Goal of the exercise. Each line of the data must reappear exactly in your answer, with no images included.

Start of Provided material

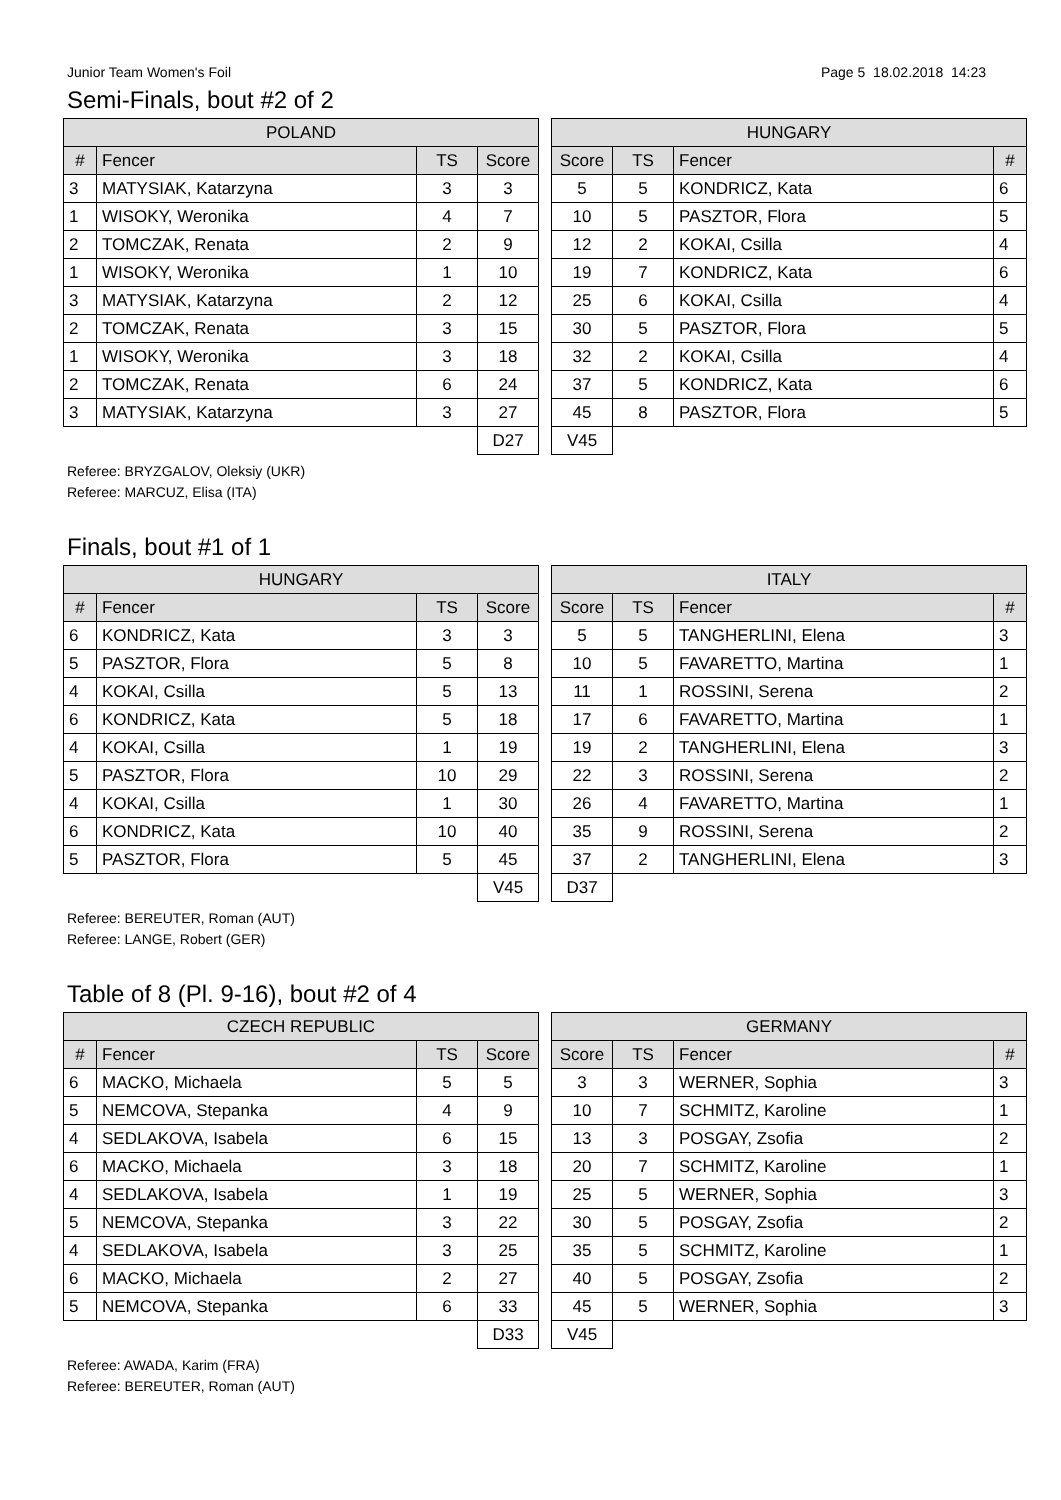Junior Team Women's Foil Page 5 18.02.2018 14:23
Semi-Finals, bout #2 of 2
| POLAND | | | |
| --- | --- | --- | --- |
| # | Fencer | TS | Score |
| 3 | MATYSIAK, Katarzyna | 3 | 3 |
| 1 | WISOKY, Weronika | 4 | 7 |
| 2 | TOMCZAK, Renata | 2 | 9 |
| 1 | WISOKY, Weronika | 1 | 10 |
| 3 | MATYSIAK, Katarzyna | 2 | 12 |
| 2 | TOMCZAK, Renata | 3 | 15 |
| 1 | WISOKY, Weronika | 3 | 18 |
| 2 | TOMCZAK, Renata | 6 | 24 |
| 3 | MATYSIAK, Katarzyna | 3 | 27 |
| | | | D27 |
| HUNGARY | | | |
| --- | --- | --- | --- |
| Score | TS | Fencer | # |
| 5 | 5 | KONDRICZ, Kata | 6 |
| 10 | 5 | PASZTOR, Flora | 5 |
| 12 | 2 | KOKAI, Csilla | 4 |
| 19 | 7 | KONDRICZ, Kata | 6 |
| 25 | 6 | KOKAI, Csilla | 4 |
| 30 | 5 | PASZTOR, Flora | 5 |
| 32 | 2 | KOKAI, Csilla | 4 |
| 37 | 5 | KONDRICZ, Kata | 6 |
| 45 | 8 | PASZTOR, Flora | 5 |
| V45 | | | |
Referee: BRYZGALOV, Oleksiy (UKR)
Referee: MARCUZ, Elisa (ITA)
Finals, bout #1 of 1
| HUNGARY | | | |
| --- | --- | --- | --- |
| # | Fencer | TS | Score |
| 6 | KONDRICZ, Kata | 3 | 3 |
| 5 | PASZTOR, Flora | 5 | 8 |
| 4 | KOKAI, Csilla | 5 | 13 |
| 6 | KONDRICZ, Kata | 5 | 18 |
| 4 | KOKAI, Csilla | 1 | 19 |
| 5 | PASZTOR, Flora | 10 | 29 |
| 4 | KOKAI, Csilla | 1 | 30 |
| 6 | KONDRICZ, Kata | 10 | 40 |
| 5 | PASZTOR, Flora | 5 | 45 |
| | | | V45 |
| ITALY | | | |
| --- | --- | --- | --- |
| Score | TS | Fencer | # |
| 5 | 5 | TANGHERLINI, Elena | 3 |
| 10 | 5 | FAVARETTO, Martina | 1 |
| 11 | 1 | ROSSINI, Serena | 2 |
| 17 | 6 | FAVARETTO, Martina | 1 |
| 19 | 2 | TANGHERLINI, Elena | 3 |
| 22 | 3 | ROSSINI, Serena | 2 |
| 26 | 4 | FAVARETTO, Martina | 1 |
| 35 | 9 | ROSSINI, Serena | 2 |
| 37 | 2 | TANGHERLINI, Elena | 3 |
| D37 | | | |
Referee: BEREUTER, Roman (AUT)
Referee: LANGE, Robert (GER)
Table of 8 (Pl. 9-16), bout #2 of 4
| CZECH REPUBLIC | | | |
| --- | --- | --- | --- |
| # | Fencer | TS | Score |
| 6 | MACKO, Michaela | 5 | 5 |
| 5 | NEMCOVA, Stepanka | 4 | 9 |
| 4 | SEDLAKOVA, Isabela | 6 | 15 |
| 6 | MACKO, Michaela | 3 | 18 |
| 4 | SEDLAKOVA, Isabela | 1 | 19 |
| 5 | NEMCOVA, Stepanka | 3 | 22 |
| 4 | SEDLAKOVA, Isabela | 3 | 25 |
| 6 | MACKO, Michaela | 2 | 27 |
| 5 | NEMCOVA, Stepanka | 6 | 33 |
| | | | D33 |
| GERMANY | | | |
| --- | --- | --- | --- |
| Score | TS | Fencer | # |
| 3 | 3 | WERNER, Sophia | 3 |
| 10 | 7 | SCHMITZ, Karoline | 1 |
| 13 | 3 | POSGAY, Zsofia | 2 |
| 20 | 7 | SCHMITZ, Karoline | 1 |
| 25 | 5 | WERNER, Sophia | 3 |
| 30 | 5 | POSGAY, Zsofia | 2 |
| 35 | 5 | SCHMITZ, Karoline | 1 |
| 40 | 5 | POSGAY, Zsofia | 2 |
| 45 | 5 | WERNER, Sophia | 3 |
| V45 | | | |
Referee: AWADA, Karim (FRA)
Referee: BEREUTER, Roman (AUT)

End of Provided material

Answer to this exercise.
Junior Team Women's Foil Page 5 18.02.2018 14:23
Semi-Finals, bout #2 of 2
| POLAND | | | |
| --- | --- | --- | --- |
| # | Fencer | TS | Score |
| 3 | MATYSIAK, Katarzyna | 3 | 3 |
| 1 | WISOKY, Weronika | 4 | 7 |
| 2 | TOMCZAK, Renata | 2 | 9 |
| 1 | WISOKY, Weronika | 1 | 10 |
| 3 | MATYSIAK, Katarzyna | 2 | 12 |
| 2 | TOMCZAK, Renata | 3 | 15 |
| 1 | WISOKY, Weronika | 3 | 18 |
| 2 | TOMCZAK, Renata | 6 | 24 |
| 3 | MATYSIAK, Katarzyna | 3 | 27 |
| | | | D27 |
| HUNGARY | | | |
| --- | --- | --- | --- |
| Score | TS | Fencer | # |
| 5 | 5 | KONDRICZ, Kata | 6 |
| 10 | 5 | PASZTOR, Flora | 5 |
| 12 | 2 | KOKAI, Csilla | 4 |
| 19 | 7 | KONDRICZ, Kata | 6 |
| 25 | 6 | KOKAI, Csilla | 4 |
| 30 | 5 | PASZTOR, Flora | 5 |
| 32 | 2 | KOKAI, Csilla | 4 |
| 37 | 5 | KONDRICZ, Kata | 6 |
| 45 | 8 | PASZTOR, Flora | 5 |
| V45 | | | |
Referee: BRYZGALOV, Oleksiy (UKR)
Referee: MARCUZ, Elisa (ITA)
Finals, bout #1 of 1
| HUNGARY | | | |
| --- | --- | --- | --- |
| # | Fencer | TS | Score |
| 6 | KONDRICZ, Kata | 3 | 3 |
| 5 | PASZTOR, Flora | 5 | 8 |
| 4 | KOKAI, Csilla | 5 | 13 |
| 6 | KONDRICZ, Kata | 5 | 18 |
| 4 | KOKAI, Csilla | 1 | 19 |
| 5 | PASZTOR, Flora | 10 | 29 |
| 4 | KOKAI, Csilla | 1 | 30 |
| 6 | KONDRICZ, Kata | 10 | 40 |
| 5 | PASZTOR, Flora | 5 | 45 |
| | | | V45 |
| ITALY | | | |
| --- | --- | --- | --- |
| Score | TS | Fencer | # |
| 5 | 5 | TANGHERLINI, Elena | 3 |
| 10 | 5 | FAVARETTO, Martina | 1 |
| 11 | 1 | ROSSINI, Serena | 2 |
| 17 | 6 | FAVARETTO, Martina | 1 |
| 19 | 2 | TANGHERLINI, Elena | 3 |
| 22 | 3 | ROSSINI, Serena | 2 |
| 26 | 4 | FAVARETTO, Martina | 1 |
| 35 | 9 | ROSSINI, Serena | 2 |
| 37 | 2 | TANGHERLINI, Elena | 3 |
| D37 | | | |
Referee: BEREUTER, Roman (AUT)
Referee: LANGE, Robert (GER)
Table of 8 (Pl. 9-16), bout #2 of 4
| CZECH REPUBLIC | | | |
| --- | --- | --- | --- |
| # | Fencer | TS | Score |
| 6 | MACKO, Michaela | 5 | 5 |
| 5 | NEMCOVA, Stepanka | 4 | 9 |
| 4 | SEDLAKOVA, Isabela | 6 | 15 |
| 6 | MACKO, Michaela | 3 | 18 |
| 4 | SEDLAKOVA, Isabela | 1 | 19 |
| 5 | NEMCOVA, Stepanka | 3 | 22 |
| 4 | SEDLAKOVA, Isabela | 3 | 25 |
| 6 | MACKO, Michaela | 2 | 27 |
| 5 | NEMCOVA, Stepanka | 6 | 33 |
| | | | D33 |
| GERMANY | | | |
| --- | --- | --- | --- |
| Score | TS | Fencer | # |
| 3 | 3 | WERNER, Sophia | 3 |
| 10 | 7 | SCHMITZ, Karoline | 1 |
| 13 | 3 | POSGAY, Zsofia | 2 |
| 20 | 7 | SCHMITZ, Karoline | 1 |
| 25 | 5 | WERNER, Sophia | 3 |
| 30 | 5 | POSGAY, Zsofia | 2 |
| 35 | 5 | SCHMITZ, Karoline | 1 |
| 40 | 5 | POSGAY, Zsofia | 2 |
| 45 | 5 | WERNER, Sophia | 3 |
| V45 | | | |
Referee: AWADA, Karim (FRA)
Referee: BEREUTER, Roman (AUT)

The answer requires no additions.